A Universidade Estadual de Maringá (UEM), a Universidade Estadual de Londrina (UEL) e a Universidade Estadual de Ponta Grossa (UEPG) abriram processos administrativos para apurar possíveis irregularidades de estudantes que ingressaram nas instituições pela Prova Paraná Mais, na edição de 2025.
Conforme uma operação realizada em março pela Polícia Civil do Paraná (PCPR), sete estudantes foram apontados como suspeitos de fraudar a prova para facilitar a entrada nas universidades estaduais.
Em nota enviada à Tribuna do Paraná, a UEM informou que o procedimento apura se a situação compromete a validade das matrículas de quatro alunos. Por envolver pessoas menores de 18 anos, o processo tramita em sigilo. Por essa razão, a universidade também não divulgou em quais cursos os investigados estão matriculados. Caso a fraude seja confirmada, os envolvidos podem ter a matrícula cancelada, segundo o art. 42, II, “c”, do Regimento Geral da instituição.
Já a UEL disse que uma estudante está sendo investigada por meio de processo administrativo. Segundo a universidade, enquanto durar a apuração, a aluna tem o direito de permanecer matriculada.

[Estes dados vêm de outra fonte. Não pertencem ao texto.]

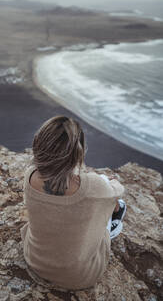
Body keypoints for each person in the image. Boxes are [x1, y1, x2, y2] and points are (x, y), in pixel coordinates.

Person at [20, 116, 126, 290]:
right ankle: (112, 225)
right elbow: (118, 190)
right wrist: (108, 180)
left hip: (35, 261)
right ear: (78, 152)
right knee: (113, 201)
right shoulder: (92, 185)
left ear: (38, 144)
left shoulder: (30, 175)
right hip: (79, 276)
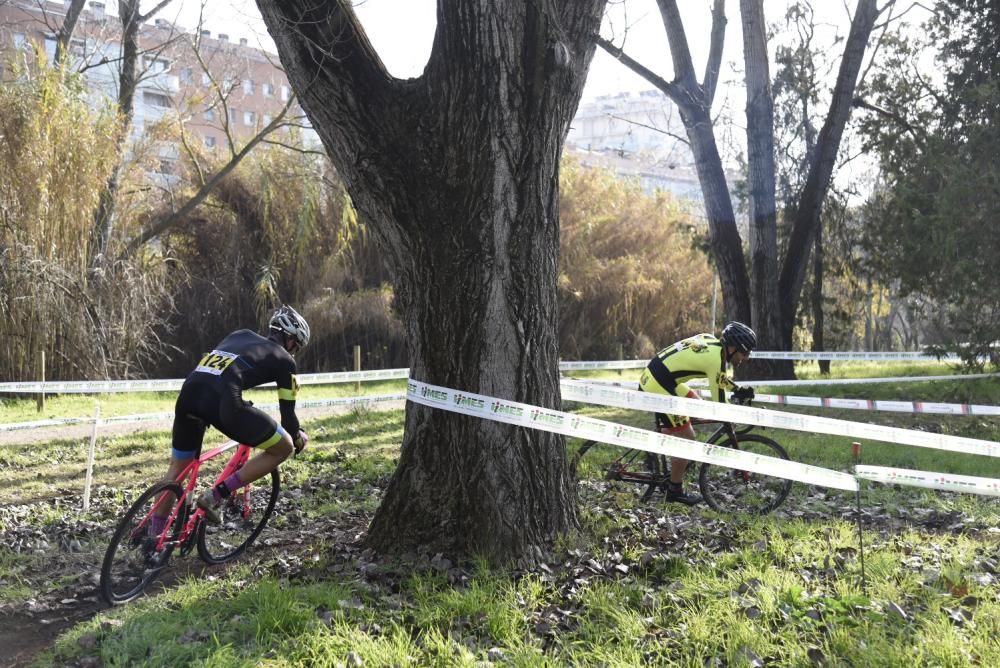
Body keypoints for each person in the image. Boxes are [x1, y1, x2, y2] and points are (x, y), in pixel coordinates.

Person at [151, 305, 311, 531]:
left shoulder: (239, 334)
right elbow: (288, 418)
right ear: (291, 340)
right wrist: (298, 436)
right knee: (283, 447)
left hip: (189, 393)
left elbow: (222, 368)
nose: (294, 352)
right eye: (296, 346)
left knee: (177, 470)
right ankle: (214, 497)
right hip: (222, 401)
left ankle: (151, 540)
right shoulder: (286, 361)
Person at [638, 321, 757, 505]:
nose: (746, 357)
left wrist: (737, 388)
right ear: (733, 347)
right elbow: (720, 404)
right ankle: (674, 490)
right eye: (745, 352)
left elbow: (719, 379)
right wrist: (734, 415)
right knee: (687, 437)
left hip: (662, 377)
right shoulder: (715, 360)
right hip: (658, 384)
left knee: (695, 404)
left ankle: (660, 444)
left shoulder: (713, 344)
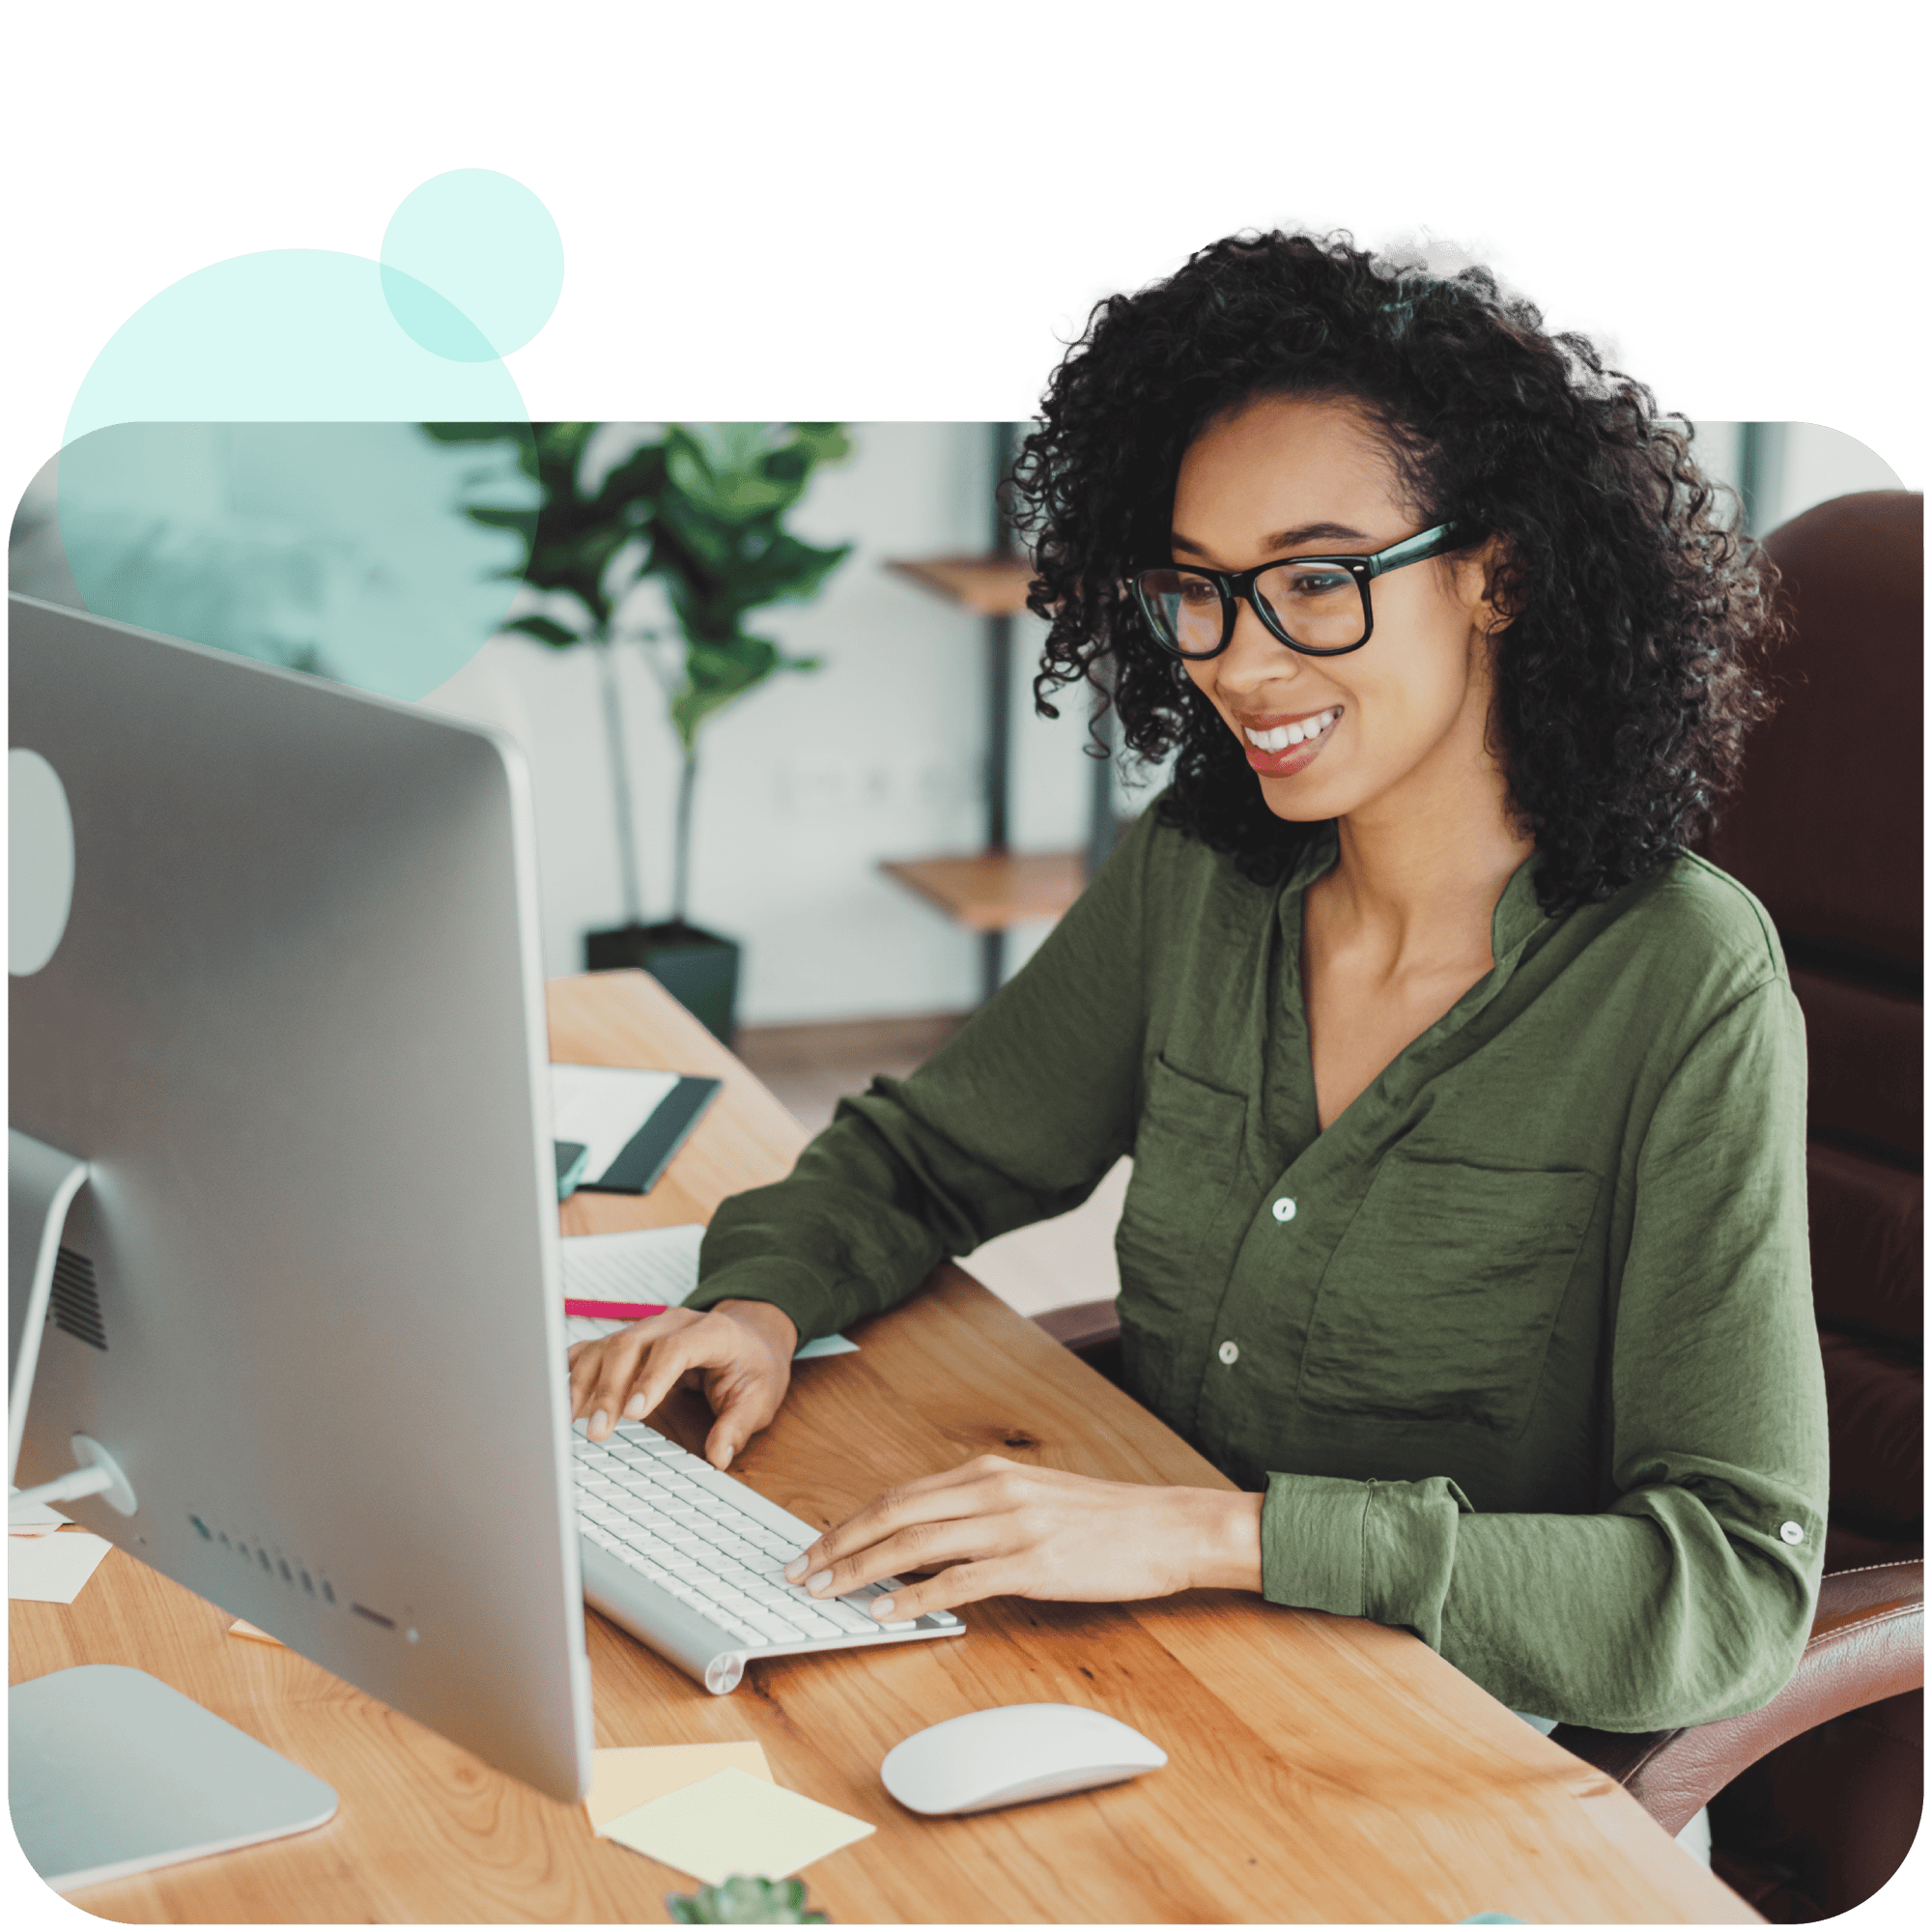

“O PAD obedece aos ritos legais, também estabelecidos no Regimento da Universidade, considerando princípios constitucionais do contraditório e ampla defesa. O objetivo é apurar infrações éticas ou disciplinares que possam ter sido cometidas”, declarou a instituição.
Também procurada pela reportagem, a UEPG confirmou que instaurou um processo administrativo, que segue sob sigilo.
Polícia analisa resultado dos laudos
A PCPR também segue investigando o caso. A fase de depoimentos foi concluída e agora a polícia analisa o resultado dos laudos periciais dos celulares apreendidos durante a operação.
À Tribuna do Paraná, a Secretaria de Estado da Educação do Paraná (Seed-PR) informou que adotou todas as medidas administrativas cabíveis diante dos indícios de irregularidades identificados na Prova Paraná Mais, encaminhando o caso às autoridades competentes para a devida apuração:
“As medidas relacionadas à permanência de estudantes nas instituições de ensino superior são de competência de cada universidade, que possui autonomia administrativa e regimentos próprios para conduzir seus procedimentos. Assim, eventuais processos administrativos instaurados pelas universidades dizem respeito às decisões e normas internas de cada instituição”, explicou a Seed-PR em nota.
Entenda como funcionava o esquema
O esquema envolvia estudantes de uma escola estadual em Tapejara, no Noroeste do Paraná. A fraude foi descoberta quando a Seed analisou os resultados da Prova Paraná Mais. “Identificamos situações fora do padrão, com alunos da mesma turma apresentando pontuações próximas e mais de 95% de acertos nas questões objetivas, mas desempenho inferior na redação”, explicou o diretor de Educação da Seed, Anderfabio Oliveira.
O delegado Thiago Vicentini de Oliveira, da PCPR, responsável pelas investigações, constatou que dois candidatos utilizaram celulares de forma oculta durante os dois dias de prova. “Eles pesquisaram respostas e as repassaram aos demais envolvidos por meio de anotações”, informou.
A Prova Paraná Mais é uma avaliação educacional que acontece no estado e serve para medir o aprendizado dos alunos. Ela pode ser utilizada como nota para entrar em universidades públicas.